Stored records
:::
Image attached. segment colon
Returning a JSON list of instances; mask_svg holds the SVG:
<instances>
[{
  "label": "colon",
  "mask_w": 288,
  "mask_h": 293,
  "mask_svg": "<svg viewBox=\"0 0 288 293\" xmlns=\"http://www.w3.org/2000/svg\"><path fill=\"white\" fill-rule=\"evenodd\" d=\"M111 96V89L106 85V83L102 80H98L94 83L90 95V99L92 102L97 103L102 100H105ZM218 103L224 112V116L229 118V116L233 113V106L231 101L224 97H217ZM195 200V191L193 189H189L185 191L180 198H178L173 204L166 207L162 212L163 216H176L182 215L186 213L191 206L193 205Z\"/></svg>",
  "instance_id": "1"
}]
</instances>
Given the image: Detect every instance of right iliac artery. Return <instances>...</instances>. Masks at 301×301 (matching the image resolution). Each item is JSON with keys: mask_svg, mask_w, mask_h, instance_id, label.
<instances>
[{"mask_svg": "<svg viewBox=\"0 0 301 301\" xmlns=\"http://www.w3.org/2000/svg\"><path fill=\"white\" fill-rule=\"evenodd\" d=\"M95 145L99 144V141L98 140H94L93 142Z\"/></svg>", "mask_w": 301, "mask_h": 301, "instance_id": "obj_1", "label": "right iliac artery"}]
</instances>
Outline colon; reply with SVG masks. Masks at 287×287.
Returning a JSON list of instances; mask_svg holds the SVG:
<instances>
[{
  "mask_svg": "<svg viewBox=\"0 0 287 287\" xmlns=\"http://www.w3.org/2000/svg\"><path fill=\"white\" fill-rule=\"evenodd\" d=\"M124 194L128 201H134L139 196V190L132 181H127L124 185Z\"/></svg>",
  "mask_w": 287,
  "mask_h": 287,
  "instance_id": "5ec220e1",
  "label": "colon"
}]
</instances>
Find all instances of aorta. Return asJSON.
:::
### EXERCISE DIRECTIONS
Output the lines above as a JSON list of strings, one string for each line, with blank lines left out.

### SOLUTION
[
  "Image attached. segment colon",
  "Returning a JSON list of instances; mask_svg holds the SVG:",
  "<instances>",
  "[{",
  "  \"label\": \"colon\",",
  "  \"mask_w\": 288,",
  "  \"mask_h\": 293,",
  "  \"mask_svg\": \"<svg viewBox=\\\"0 0 288 293\\\" xmlns=\\\"http://www.w3.org/2000/svg\\\"><path fill=\\\"white\\\" fill-rule=\\\"evenodd\\\" d=\\\"M111 96V89L106 85V83L102 80H98L94 83L90 95V99L92 102L97 103L102 100H105ZM218 103L224 112V116L229 118V116L233 113V106L231 101L224 97H217ZM195 200V191L193 189H189L185 191L180 198H178L173 204L166 207L162 212L163 216H176L182 215L186 213L191 206L193 205Z\\\"/></svg>\",",
  "  \"instance_id\": \"1\"",
  "}]",
  "</instances>",
  "Given the image: Detect every instance of right iliac artery. Return <instances>...</instances>. Masks at 301×301 (matching the image resolution). Each item is JSON with keys: mask_svg, mask_w, mask_h, instance_id, label.",
  "<instances>",
  "[{\"mask_svg\": \"<svg viewBox=\\\"0 0 301 301\\\" xmlns=\\\"http://www.w3.org/2000/svg\\\"><path fill=\\\"white\\\" fill-rule=\\\"evenodd\\\" d=\\\"M95 145L99 144V141L98 140H94L93 142Z\\\"/></svg>\", \"mask_w\": 301, \"mask_h\": 301, \"instance_id\": \"obj_1\", \"label\": \"right iliac artery\"}]",
  "</instances>",
  "Outline colon; reply with SVG masks. Masks at 287×287.",
  "Returning a JSON list of instances; mask_svg holds the SVG:",
  "<instances>",
  "[{",
  "  \"mask_svg\": \"<svg viewBox=\\\"0 0 287 287\\\" xmlns=\\\"http://www.w3.org/2000/svg\\\"><path fill=\\\"white\\\" fill-rule=\\\"evenodd\\\" d=\\\"M124 194L128 201H134L139 196V190L132 181H127L124 185Z\\\"/></svg>\",",
  "  \"mask_w\": 287,",
  "  \"mask_h\": 287,",
  "  \"instance_id\": \"5ec220e1\",",
  "  \"label\": \"colon\"",
  "}]",
  "</instances>",
  "Find all instances of aorta. Return asJSON."
]